Sunday, March 6, 2016

Deal With a Nosy Co-Worker



The many hours spent in the workplace inevitably allow bonding with colleagues. However, not everyone is minded colleague to be your best friend.

Healthy relationships in the workplace are based on courtesy, mutual respect and adherence to the written and unwritten rules of conduct. Unfortunately, many people are accustomed to exceed the limits of others' privacy, so eager to peek in your private life.


The motivation of these curious nosy Co-Worker can be different and the consequences unpleasant.


Usually they crave information and they can (or can not pretend) to understand why you do not want to open the curtains of your privacy and to share what you are going outside the workplace and away from the office desk.

How to recognize nosy Co-Worker?

~ Insecur
Most of the people are faced with a complex of inferiority and get to grips with their own insecurities. Therefore they deem it necessary to have more information about the people who surround them in order to feel safer and sometimes even superior. Often they find comfort and pleasure in someone else's trouble.

~ Importunate

Some do not really know the difference between assertive and friendly interest in entering foreign private matters. These people are characterized by poor social skills, and this cheeky curious approach is the only way to get in touch with colleagues beyond the professional relationship.

~ Opportunists

Often have special hidden agenda: merciless sniffing in your private life in the hope of getting information and pikanterii, later skillfully exploit against you, for example at the time when both of you are faced with the possibility of promotion.

~ Jealous

They may envy you for your work success, but the last vacation, a new car, your clothes or harmonious love affair are reason plus to further their interest to you. Jealous enjoy to feed themselves with  information about the private life of colleagues, which   they  will use for comparison.

~ Lonely

Some really do not have a wide circle of friends and colleagues believe that the workplace are the closest to people for friendship in which they can confess their secrets and confidential personal information about yourself. But usually they require in return, which of course results in a curious interest and assertive insistence on being a guest in someone else's privacy.

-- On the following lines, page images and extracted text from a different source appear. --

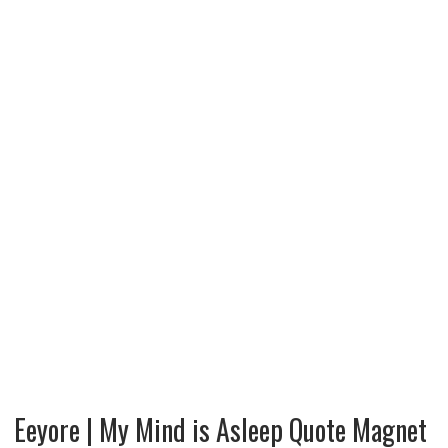
Eeyore | My Mind is Asleep Quote Magnet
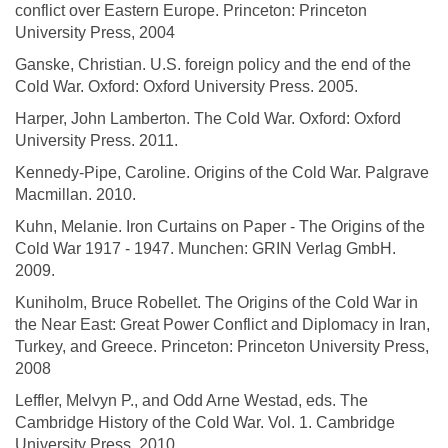
conflict over Eastern Europe. Princeton: Princeton
University Press, 2004
Ganske, Christian. U.S. foreign policy and the end of the
Cold War. Oxford: Oxford University Press. 2005.
Harper, John Lamberton. The Cold War. Oxford: Oxford
University Press. 2011.
Kennedy-Pipe, Caroline. Origins of the Cold War. Palgrave
Macmillan. 2010.
Kuhn, Melanie. Iron Curtains on Paper - The Origins of the
Cold War 1917 - 1947. Munchen: GRIN Verlag GmbH.
2009.
Kuniholm, Bruce Robellet. The Origins of the Cold War in
the Near East: Great Power Conflict and Diplomacy in Iran,
Turkey, and Greece. Princeton: Princeton University Press,
2008
Leffler, Melvyn P., and Odd Arne Westad, eds. The
Cambridge History of the Cold War. Vol. 1. Cambridge
University Press, 2010.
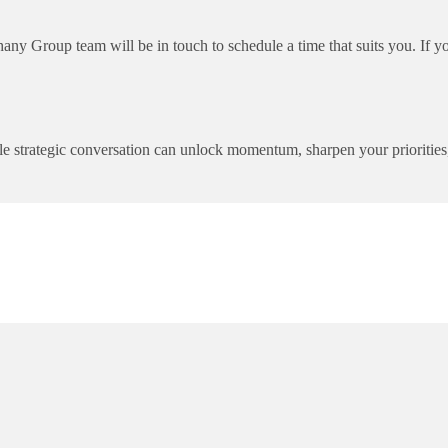
y Group team will be in touch to schedule a time that suits you. If yo
ingle strategic conversation can unlock momentum, sharpen your prioriti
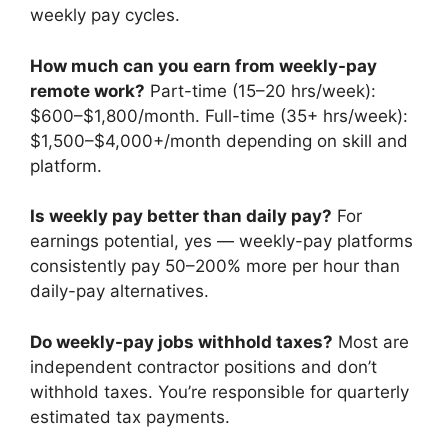
weekly pay cycles.
How much can you earn from weekly-pay
remote work?
Part-time (15–20 hrs/week):
$600–$1,800/month. Full-time (35+ hrs/week):
$1,500–$4,000+/month depending on skill and
platform.
Is weekly pay better than daily pay?
For
earnings potential, yes — weekly-pay platforms
consistently pay 50–200% more per hour than
daily-pay alternatives.
Do weekly-pay jobs withhold taxes?
Most are
independent contractor positions and don’t
withhold taxes. You’re responsible for quarterly
estimated tax payments.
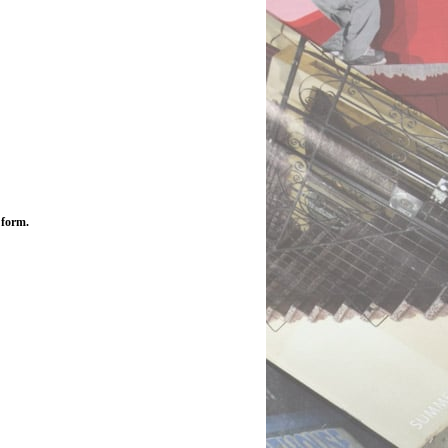
 form.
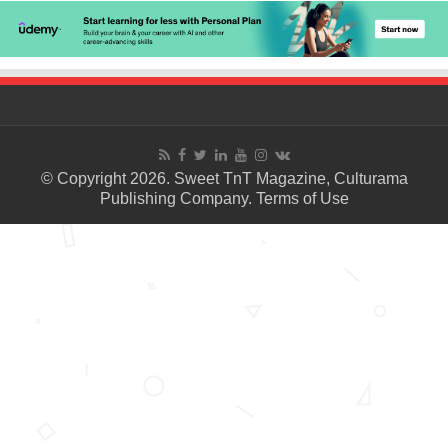
© Copyright 2026. Sweet TnT Magazine, Culturama
Publishing Company.
Terms of Use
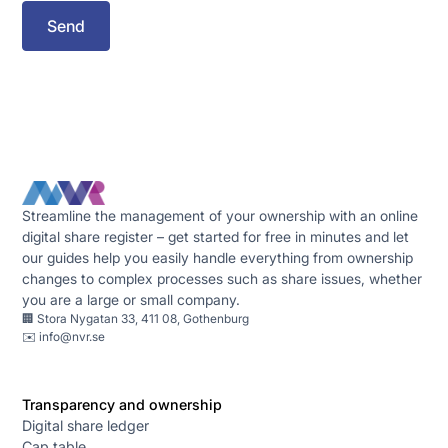
Streamline the management of your ownership with an online
digital share register – get started for free in minutes and let
our guides help you easily handle everything from ownership
changes to complex processes such as share issues, whether
you are a large or small company.
🏢 Stora Nygatan 33, 411 08, Gothenburg
✉️
info@nvr.se
Transparency and ownership
Digital share ledger
Cap table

How to deal with nosy co-workers effectively

~ Look busy 
When you see Mr. or Ms. Nosy headed toward your desk or workstation, make sure you appear as if you are very hard at work. Start typing an email, or stare at a pile of paperwork with an expression of extreme focus.
This may make them realize that it isn’t the ideal time to stop and chat, but if they stop anyway, offer up an exaggerated complaint about all the tasks you have to finish up in the next couple of hours. With that, they should take the hint that you have no time to talk, and carry on with their workplace walk-through.
However, if you have a nosy co-worker who is totally oblivious to subtle signs, you may have to resort to pretending to be on the phone when you see them coming, but only do this when you really need to avoid them. If you pull this trick too often, the Nosy One may catch on. 
~ Change the subject 
If you and a co-worker start talking about relationships, and he or she starts asking questions about your past or present ones that you feel are too personal, you can deflect the topic of conversation with a slight subject change.
~ Ask them about themselves instead 
Often, people who are nosy love talking about themselves, and ask others personal questions because they automatically assume that everyone else does, too! If you don’t feel like responding to their queries, turn their questions back on them. 
~ Keep personal possessions under wraps 
Nosy people have a talent for noticing everything in another person’s environment, including small, inconspicuous things that wouldn’t show up on the average person’s radar. While you’re talking to them, a nosy colleague likely will be trying to read the papers on your desk, or craning their neck in order to glance over your shoulder and inspect the pictures on your cubicle wall. 
~ Limit social media contact 
If a co-worker’s nosy in the office, be careful as to how many social networking platforms you add them to. People’s personalities outside of work usually aren’t that different from the ones they present there, so there’s a good chance that your co-worker will, at some point, be going through your Facebook and Twitter pages and looking at your YouTube history during their off time.
This will give them even more ideas when it comes to things to ask you about, if they haven’t already found out everything about you by scrolling through seven years’ worth of photos and creeping five of your best friends.